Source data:
○ ○ ○
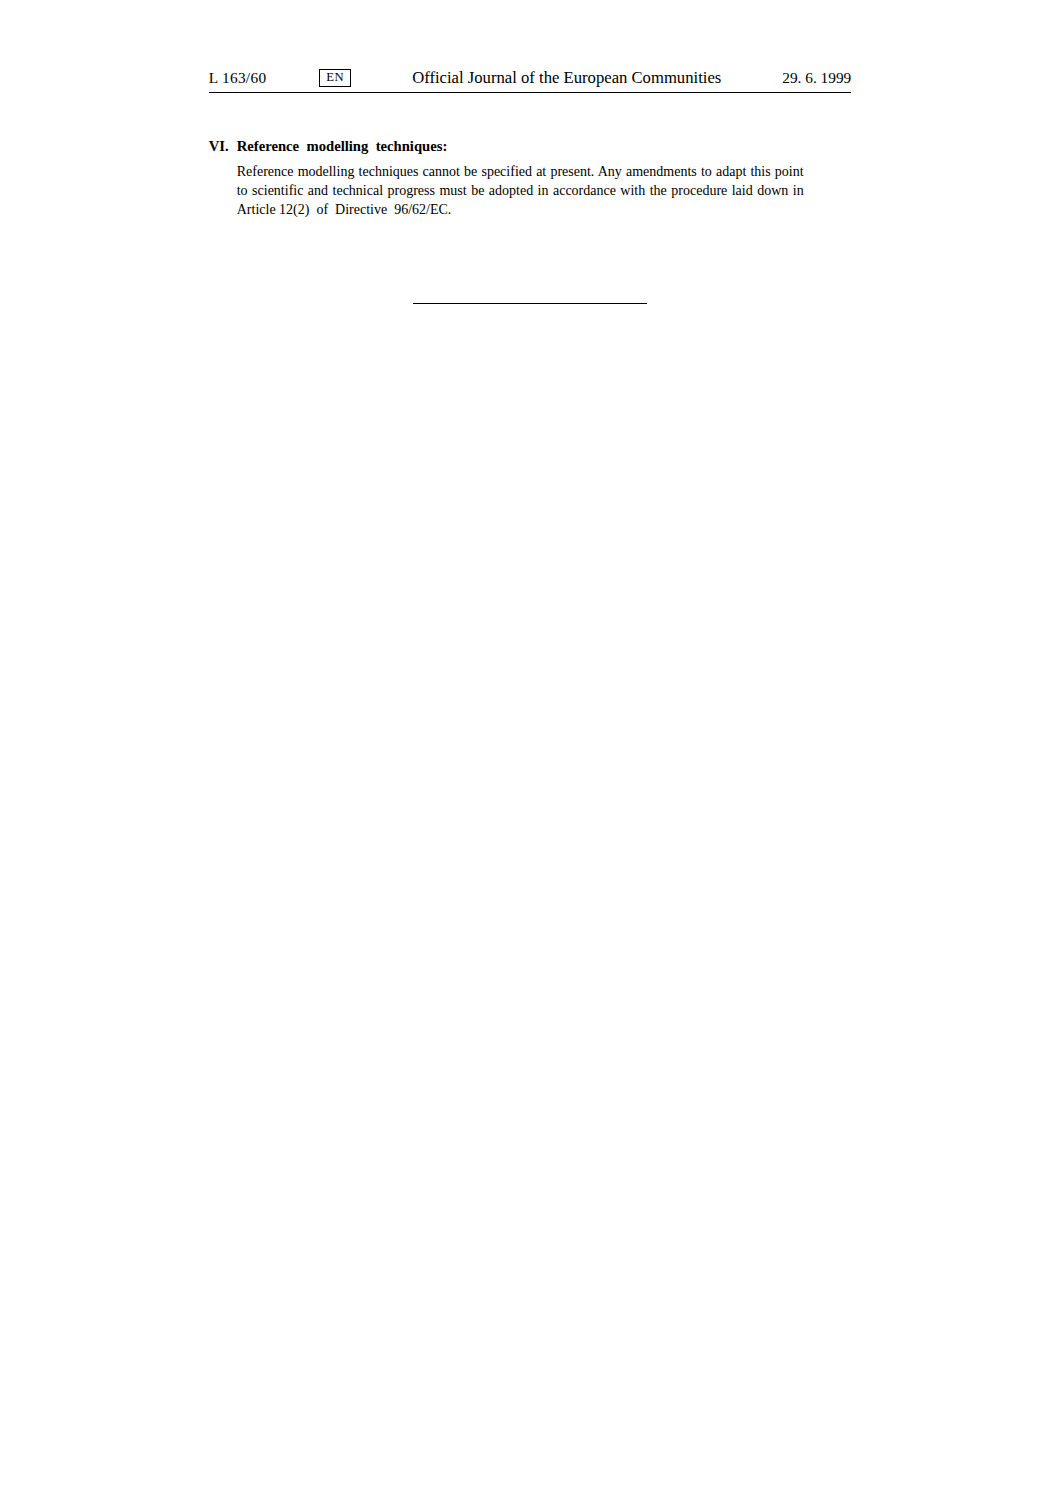L 163/60 EN
Official Journal of the European Communities
29. 6. 1999
VI. Reference modelling techniques:
Reference modelling techniques cannot be specified at present. Any amendments to adapt this point to scientific and technical progress must be adopted in accordance with the procedure laid down in Article 12(2) of Directive 96/62/EC.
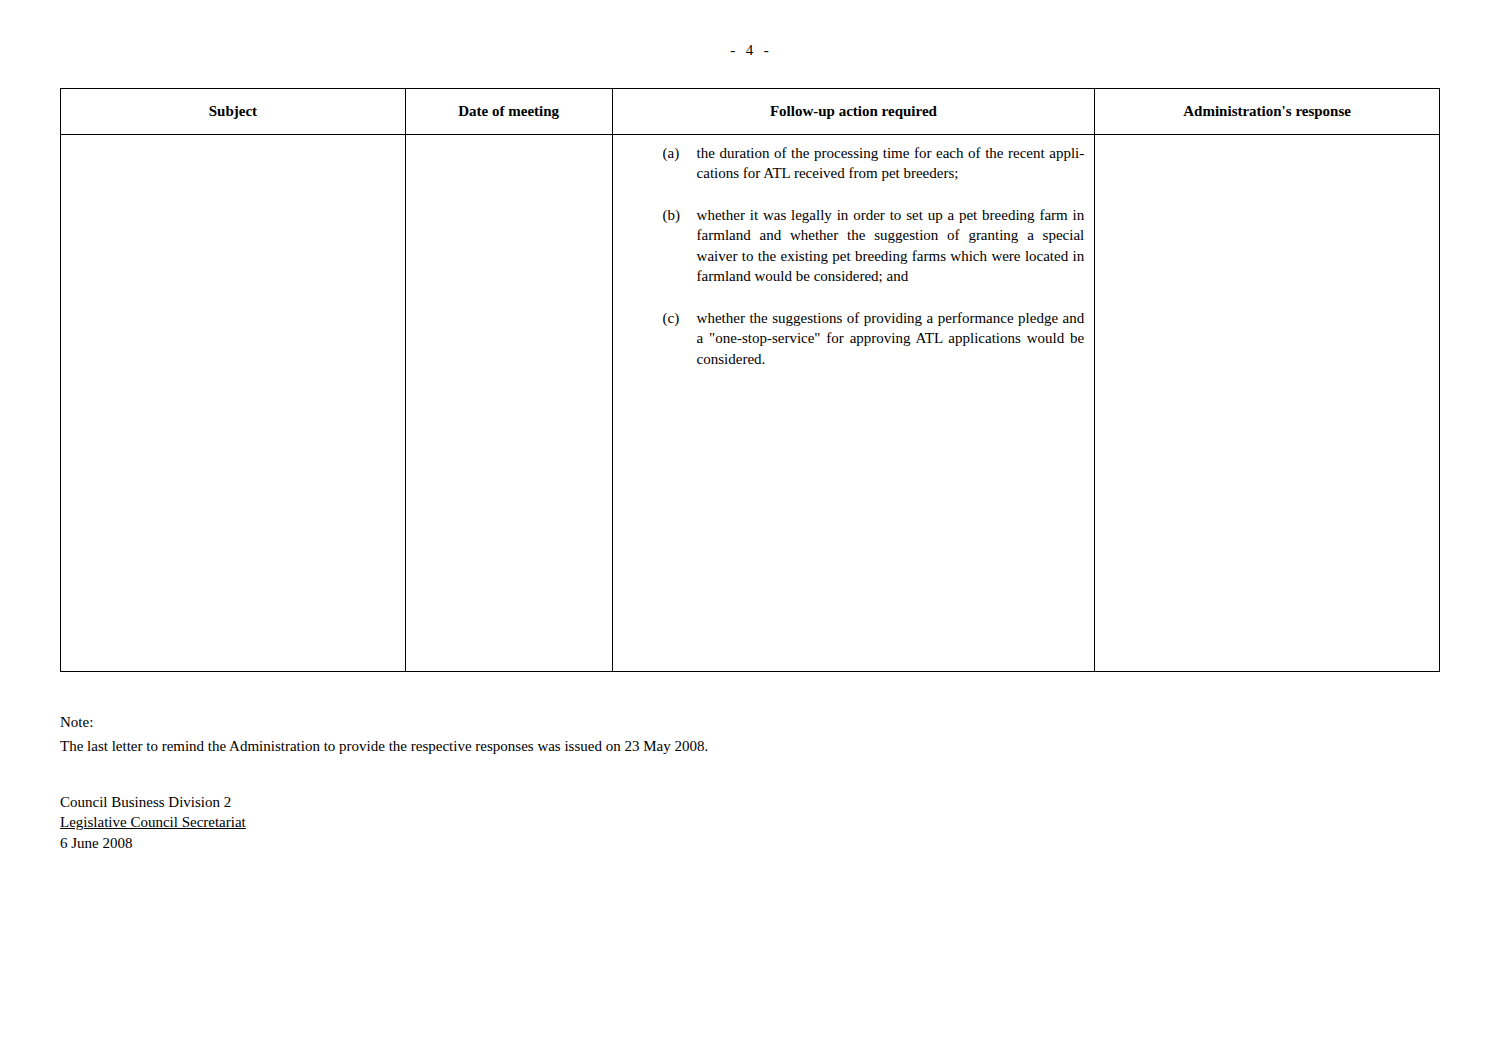- 4 -
| Subject | Date of meeting | Follow-up action required | Administration's response |
| --- | --- | --- | --- |
| | | (a) the duration of the processing time for each of the recent applications for ATL received from pet breeders; (b) whether it was legally in order to set up a pet breeding farm in farmland and whether the suggestion of granting a special waiver to the existing pet breeding farms which were located in farmland would be considered; and (c) whether the suggestions of providing a performance pledge and a "one-stop-service" for approving ATL applications would be considered. | |
Note:
The last letter to remind the Administration to provide the respective responses was issued on 23 May 2008.
Council Business Division 2
Legislative Council Secretariat
6 June 2008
○ ○ ○
- EXERCISE DESCRIPTION
Repeat the preceding records precisely, and leave every picture out of the copy.

- RESULT FOR THIS TASK
L 163/60 EN
Official Journal of the European Communities
29. 6. 1999
VI. Reference modelling techniques:
Reference modelling techniques cannot be specified at present. Any amendments to adapt this point to scientific and technical progress must be adopted in accordance with the procedure laid down in Article 12(2) of Directive 96/62/EC.
- 4 -
| Subject | Date of meeting | Follow-up action required | Administration's response |
| --- | --- | --- | --- |
| | | (a) the duration of the processing time for each of the recent applications for ATL received from pet breeders; (b) whether it was legally in order to set up a pet breeding farm in farmland and whether the suggestion of granting a special waiver to the existing pet breeding farms which were located in farmland would be considered; and (c) whether the suggestions of providing a performance pledge and a "one-stop-service" for approving ATL applications would be considered. | |
Note:
The last letter to remind the Administration to provide the respective responses was issued on 23 May 2008.
Council Business Division 2
Legislative Council Secretariat
6 June 2008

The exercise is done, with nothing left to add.